El monaguillo meneó el brasero, subsumido piadosamente en la densidad del sahumerio ante los santos hieráticos intrigados por el horizonte, aunque no hubiera más paisaje que vitrales empañados con moscas rotundas y prietas apareándose sin pudor una y otra vez.
Después concentró los aperos de Fray Bernardo para la misa de laude. Preparó las estolas, el alba y el amito. Empujó los corchos en las botellas de vino de consagrar y contó las hostias… Luego salió de la capilla limpiándose con las mangas de su hábito.
Afuera los indígenas juntaban piedras como hormiguitas, supervisados por un capataz quisquilloso de vientre obsceno. Eran rocas basálticas, fundamentos de los antiguos adoratorios “ahítos de torpedad” con los que ahora levantaban un templo. El monaguillo reparó en la piel atezada de los indios y sus ojos sesgos.
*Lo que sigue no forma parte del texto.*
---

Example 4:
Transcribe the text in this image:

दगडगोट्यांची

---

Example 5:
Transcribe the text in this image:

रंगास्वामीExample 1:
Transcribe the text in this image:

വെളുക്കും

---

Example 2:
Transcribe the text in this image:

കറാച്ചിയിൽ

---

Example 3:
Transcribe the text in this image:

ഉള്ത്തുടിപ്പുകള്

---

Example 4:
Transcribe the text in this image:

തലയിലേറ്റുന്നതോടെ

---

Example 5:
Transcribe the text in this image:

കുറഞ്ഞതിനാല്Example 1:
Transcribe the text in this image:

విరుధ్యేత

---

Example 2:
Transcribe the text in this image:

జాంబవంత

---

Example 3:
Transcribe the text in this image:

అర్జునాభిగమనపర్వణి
Los orgullosos mexicas, iguales a él, pero distintos en los trabajos del entendimiento. Pues él había sido criado en la fe católica por Fray Bernardo, el franciscano llegado del reino de su majestad en los confines del mundo, más allá de los mares abisales; todo con el fin de extirpar el chancro de la idolatría y el imperio del mal en este nuevo mundo olvidado de Nuestro Señor.
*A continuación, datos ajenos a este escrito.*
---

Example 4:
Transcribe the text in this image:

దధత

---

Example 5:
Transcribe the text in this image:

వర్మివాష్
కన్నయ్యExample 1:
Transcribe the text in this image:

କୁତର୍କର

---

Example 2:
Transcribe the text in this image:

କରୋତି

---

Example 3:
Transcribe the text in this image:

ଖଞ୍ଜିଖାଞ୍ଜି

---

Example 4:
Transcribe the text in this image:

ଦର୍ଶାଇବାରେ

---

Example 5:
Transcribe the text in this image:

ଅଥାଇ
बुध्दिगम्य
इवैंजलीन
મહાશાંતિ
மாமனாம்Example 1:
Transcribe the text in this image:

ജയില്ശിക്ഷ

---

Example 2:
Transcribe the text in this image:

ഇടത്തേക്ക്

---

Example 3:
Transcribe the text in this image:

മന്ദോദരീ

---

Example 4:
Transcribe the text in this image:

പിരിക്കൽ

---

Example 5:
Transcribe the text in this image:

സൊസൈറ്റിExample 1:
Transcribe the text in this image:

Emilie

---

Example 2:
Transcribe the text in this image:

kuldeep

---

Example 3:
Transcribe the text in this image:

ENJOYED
El sol se derretía en pleno medio día y el monaguillo cabeceó por el sopor. Acomodó su trasero en un terrón endurecido y pegó la sien en la juntura de una piedra de tezontle. Se quedó dormido. Se medio acordó que no había soplado a las velas que chorreaban a los pies de San Justiniano, pero no pudo despertar, pues una telaraña de sueño le embadurnaba los ojos.
Fue apresado como ajolote en la urdimbre de una pesadilla. Sintió su ánima esclavizada por un enorme animal demoníaco de metal en una hilera infinita de otros iguales. Eran tantos, que los ojos se dislocaban al recorrerlos. Y muchos más a sus costados bufaban como tecolotes en un intento desesperado de estorbarle el paso. Quiso correr, pero las suelas de sus huaraches habían echado raíces, “las mesmas que las tripas de la bestia”.
Enfrente de él se arrejuntaron cientos más mientras las nubes despanzurraban la luz en las montañas, y todos los monstruos abrieron los ojos cegadores como soles, “cual si de munchos soles se tratara”.
El monaguillo pretendió gritar y no pudo, la boca deshecha como nata de leche agria. De pronto se soltó un aullido hiriente y tras él emergió una impía creatura blanca de corazón expuesto y palpitante, que ganaba lugar a la mala.
Los cielos se colapsaron ante el toque de la última trompeta y una lluvia iracunda zarandeó los cachetes y humilló los párpados del monaguillo. Un pellizco lo despertó. Era Fray Bernardo, quien lo levantó de la oreja enhiesta bien maciza en la cabeza trasquilada. Lo regañaba por no apagar las velas y atascarse con las sagradas hostias, cuyas migajas dispersas en las comisuras de su boca como salchicha lo delataban.
El monaguillo se olvidó por el momento de su visión apocalíptica y pidió perdón con la cabeza borneada, quejándose muy tristemente. Afuera los indios seguían destruyendo la casa de sus dioses, resguardando en el calzón bajo la tilma a muchos tlaloques que enterrarían en la iglesia de San Anacleto mártir.